“By the waters of Babylon,
there we sat down and wept,
when we remembered Zion.
On the willows there
we hung up our lyres.
For there our captors
required of us songs,
and our tormentors, mirth, saying,
‘Sing us one of the songs of Zion!’
How shall we sing the LORD’S song
in a foreign land?”
(Psalm 137:1-4 ESV)
You can feel the sorrow, the anguish, and the pathos. This is the cry of the captive Jew taken from his homeland down to Babylon. ‘On the willows there/we hung up our lyres.’ How do you make music in captivity? How can you rejoice in the land of the oppressor? Jerusalem was the location of the temple, signifying the throne of God on earth. It was the privilege of the Israelites to be the chosen people of God among whom He dwells. The songs of Zion were songs of worship sung in the temple; they were unique to the people of God.
Jeremiah would go on to deliver a message to these captives, encouraging them to seek the good of the city, in spite of their captivity:
“But seek the welfare of the city where I have sent you into exile, and pray to the Lord on its behalf, for in its welfare you will find your welfare.” (Jer. 29:7)

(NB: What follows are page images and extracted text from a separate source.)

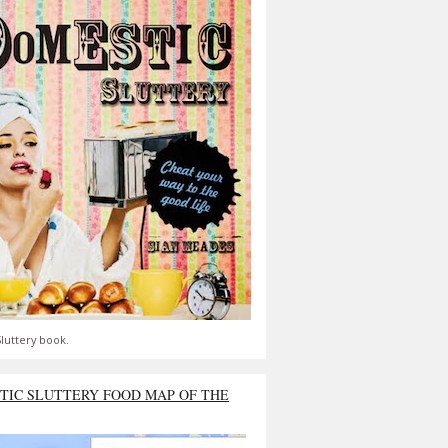
luttery book.
TIC SLUTTERY FOOD MAP OF THE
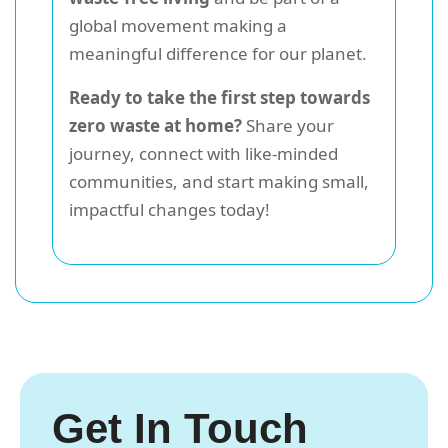
global movement making a
meaningful difference for our planet.
Ready to take the first step towards
zero waste at home?
Share your
journey, connect with like-minded
communities, and start making small,
impactful changes today!
Get In Touch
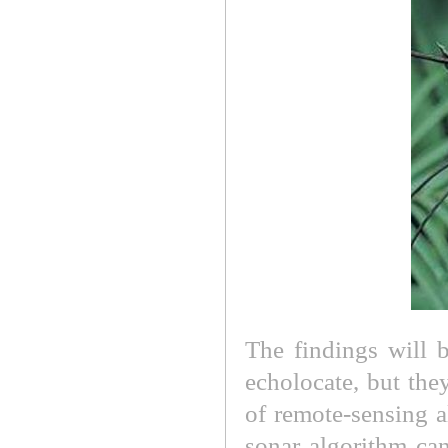
The findings will 
echolocate, but the
of remote-sensing a
sonar algorithm can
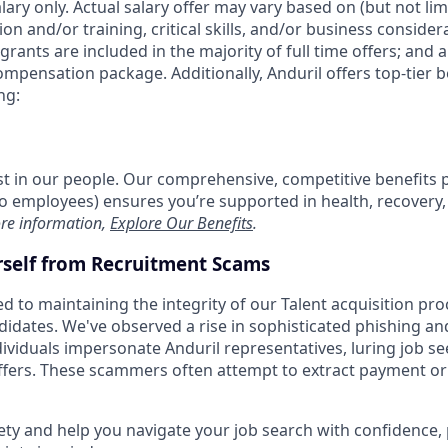
alary only. Actual salary offer may vary based on (but not li
on and/or training, critical skills, and/or business consider
grants are included in the majority of full time offers; and 
compensation package. Additionally, Anduril offers top-tier be
ng:
est in our people. Our comprehensive, competitive benefits 
t to employees) ensures you’re supported in health, recover
re information,
Explore Our Benefits
.
rself from Recruitment Scams
d to maintaining the integrity of our Talent acquisition pr
ndidates. We've observed a rise in sophisticated phishing an
viduals impersonate Anduril representatives, luring job se
offers. These scammers often attempt to extract payment or
ety and help you navigate your job search with confidence,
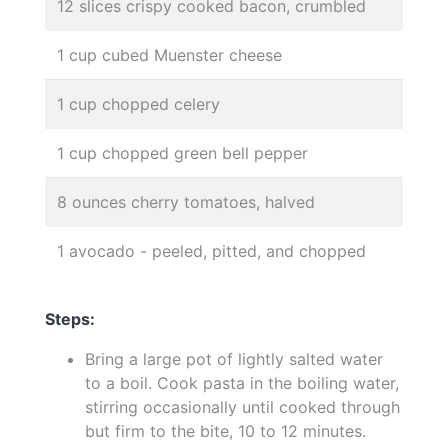
12 slices crispy cooked bacon, crumbled
1 cup cubed Muenster cheese
1 cup chopped celery
1 cup chopped green bell pepper
8 ounces cherry tomatoes, halved
1 avocado - peeled, pitted, and chopped
Steps:
Bring a large pot of lightly salted water
to a boil. Cook pasta in the boiling water,
stirring occasionally until cooked through
but firm to the bite, 10 to 12 minutes.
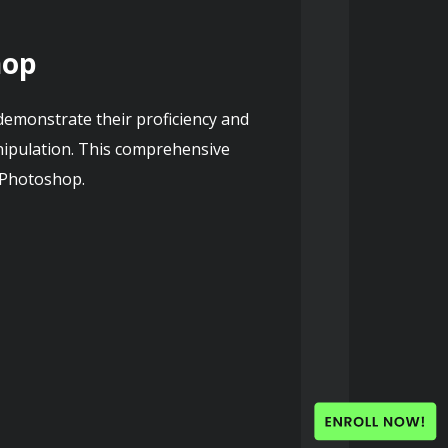
hop
emonstrate their proficiency and 
ipulation. This comprehensive 
n Photoshop.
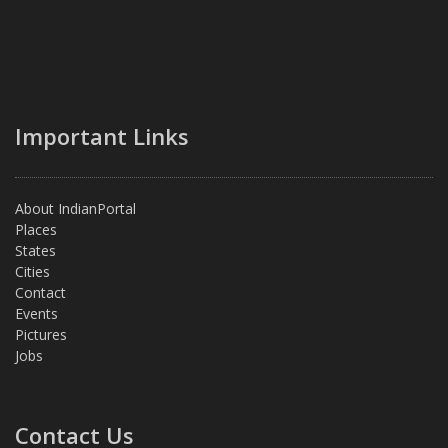
Important Links
About IndianPortal
Places
States
Cities
Contact
Events
Pictures
Jobs
Contact Us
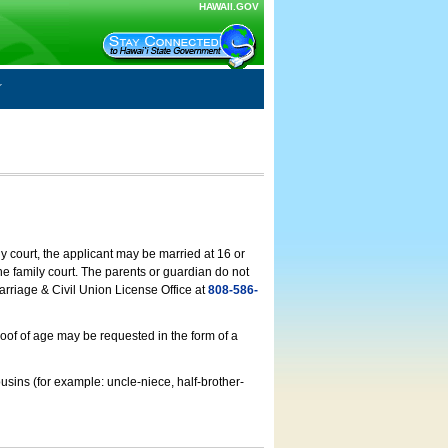
HAWAII.GOV
ly court, the applicant may be married at 16 or
he family court. The parents or guardian do not
arriage & Civil Union License Office at
808-586-
roof of age may be requested in the form of a
usins (for example: uncle-niece, half-brother-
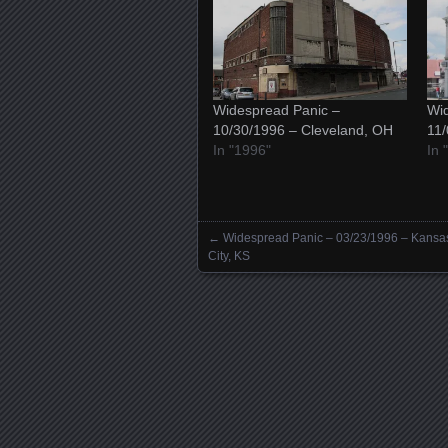
Widespread Panic –
Wid
10/30/1996 – Cleveland, OH
11
In "1996"
In 
←
Widespread Panic – 03/23/1996 – Kansa
Posts navigation
City, KS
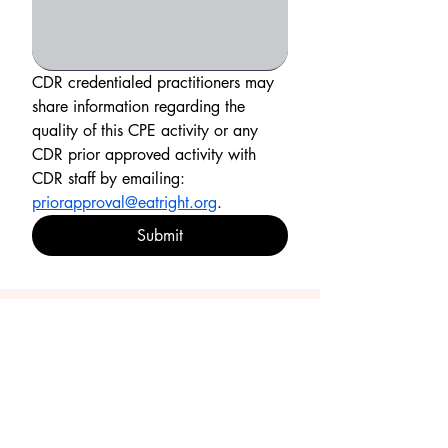
CDR credentialed practitioners may 
share information regarding the 
quality of this CPE activity or any 
CDR prior approved activity with 
CDR staff by emailing: 
priorapproval@eatright.org
.
Submit
Resources
CDR Essential Practice Competencies for 2025-
2030
Certificate of Completion
Contact Us
e-gift card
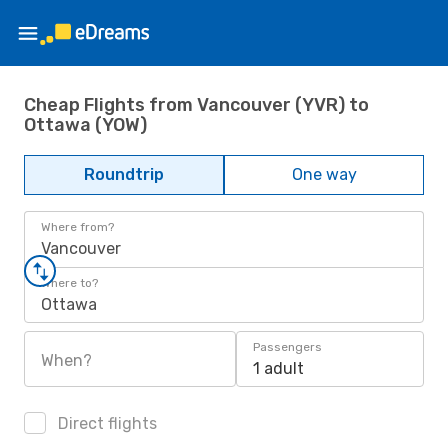
Cheap Flights from Vancouver (YVR) to
Ottawa (YOW)
Roundtrip
One way
Where from?
Vancouver
Where to?
Ottawa
Passengers
When?
1 adult
Direct flights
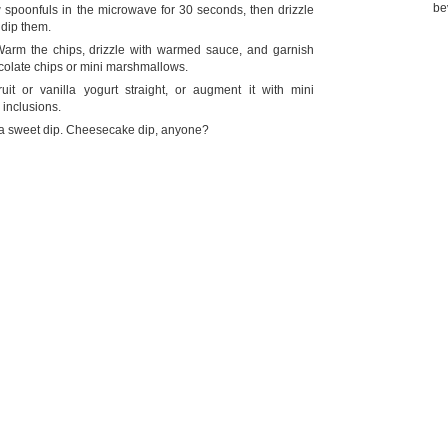
be
 spoonfuls in the microwave for 30 seconds, then drizzle
 dip them.
arm the chips, drizzle with warmed sauce, and garnish
ocolate chips or mini marshmallows.
it or vanilla yogurt straight, or augment it with mini
 inclusions.
 a sweet dip. Cheesecake dip, anyone?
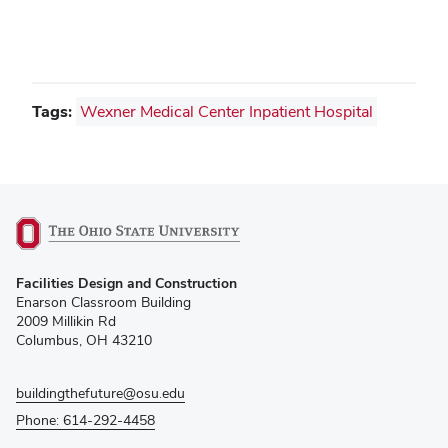
Tags:
Wexner Medical Center Inpatient Hospital
(opens
Facilities Design and Construction
in
Enarson Classroom Building
new
2009 Millikin Rd
window)
Columbus, OH 43210
buildingthefuture@osu.edu
Phone: 614-292-4458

Yes, they were captives. And, yes, they were forcibly removed from their homeland. Yet, God was using their presence as a means of blessing their captors. Here was the Jewish community, God’s chosen people, bringing God’s blessings to the gentiles. Here was the seed of Abraham blessing the families of the earth (Gen. 12:3). This was the Gospel in infancy. Prior to this time, God’s saving grace was largely confined to the Israelites. Now it was flowing out to the nations. As Paul would later write in Romans 11, the gentiles were being grafted into the tree of the original Jewish church. And as that happens, we cannot help bursting into praise alongside Paul:
“Oh, the depth of the riches both of the wisdom and knowledge of God! How unsearchable are his judgments and his ways past finding out!” (Rom. 11:33)
The songs of Zion were becoming the songs of the nations.
Isaiah wrote of a future time when the captive Jews will return to their homeland and be able to sing the song of Zion once more:
“And the ransomed of the LORD shall return, and come to Zion with songs and everlasting joy upon their heads: they shall obtain joy and gladness, and sorrow and sighing shall flee away.” (Isa. 35:10)
But the very context of this passage indicates that this passage points beyond the return of the Jewish captives to their homeland in 538/539 BC. It looked forward to a time when ‘the eyes of the blind shall be opened, and the ears of the deaf shall be unstopped’ (v. 5), a reference to the ministry of Jesus. It also speaks of when ‘waters shall burst forth in the wilderness and streams in the desert’ (v. 6), a picture of the era initiated by the coming of Christ and to be completed at his return (cf. Isa. 43: 19; 44:3-5; Joel 2:28).
What was confined to the Jew has been made available to all nations. The dwelling place of God is no longer just with Israel, it is being extended to all – to all humanity who place their faith in the Redeemer. And eventually, all humanity shall come together to sing that song of Zion. As John observed in his vision of the end of history:
“Behold, the dwelling place of God is with man. He will dwell with them, and they will be his people, and he will be their God.” (Rev. 21:3)
God’s revelation leads us to look forward to that time when the Lord’s song will be sung by a great multitude, from every nation, from all tribes and peoples and languages, standing before the throne and before the Lamb.” (Rev. 7:9)
And what song would they sing?
“Salvation belongs to our God who sits on the throne, and to the Lamb!” (v.10)
May we, through faith in Christ, be found a part of that joyful choir.